I grew up in a small, tightly knit modern-Orthodox Jewish community in Memphis, Tennessee. My mother is half-Yemeni, half-Hungarian, and my dad is Kurdish (Iraqi Kurds). Aside from a few other people who came and went during my childhood, my parents, siblings and I were the only Mizrachim in our otherwise Ashkenazi community. In my 14 years of Jewish day-school education, I never once heard a Jewish educator utter the word Mizrachi. Still, from a young age, it was obvious to me that I was different.
When I got to college, I decided it was best for me to avoid Jewish spaces as a general rule. Not just the Orthodox ones, but all of ‘em. Still, there were certain special occasions during which, against my better judgment, I found myself in the Hillel House. Without fail, every time I entered that building I was asked, tersely, What are you doing here? or Who are you here with? The speakers’ confused and accusatory expressions suggested a deeper question: are you sure you meant to come here? You can’t be Jewish if you’re not white. Regardless of the denomination, “Jewish spaces” are almost certainly “Ashkenazi spaces.”

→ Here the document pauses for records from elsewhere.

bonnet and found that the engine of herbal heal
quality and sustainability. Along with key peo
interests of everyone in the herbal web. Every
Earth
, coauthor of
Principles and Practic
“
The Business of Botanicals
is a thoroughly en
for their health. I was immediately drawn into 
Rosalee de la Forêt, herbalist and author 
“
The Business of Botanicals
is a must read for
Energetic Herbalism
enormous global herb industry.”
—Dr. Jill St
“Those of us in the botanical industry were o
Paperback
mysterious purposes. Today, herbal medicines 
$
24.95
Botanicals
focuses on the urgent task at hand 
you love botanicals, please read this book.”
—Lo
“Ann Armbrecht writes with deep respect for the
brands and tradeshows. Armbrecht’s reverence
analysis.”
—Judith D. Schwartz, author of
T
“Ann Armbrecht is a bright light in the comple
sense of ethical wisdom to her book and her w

I never feel comfortable in those places.
Instead, I felt at peace with the shape of my eyes, the texture of my hair, and the color of my skin at a religious function in the United States only once. It was at an Eid event on campus. Nobody asked me who I was there with, even though I was really only there to accompany my friend Aisha; though everything I was seeing was new to me, nobody asked me if I was lost. The first time I would have been at a loss of words if someone asked me to justify my presence, I was not questioned: I could just be. For Mizrachi Jews (or any non-white Jews), I don’t think this feeling is possible in Jewish spaces in the U.S. right now.
RACHEL TSUNA, “A Mizrachi Jew in Memphis,” The Lilith Blog, November 29, 2018.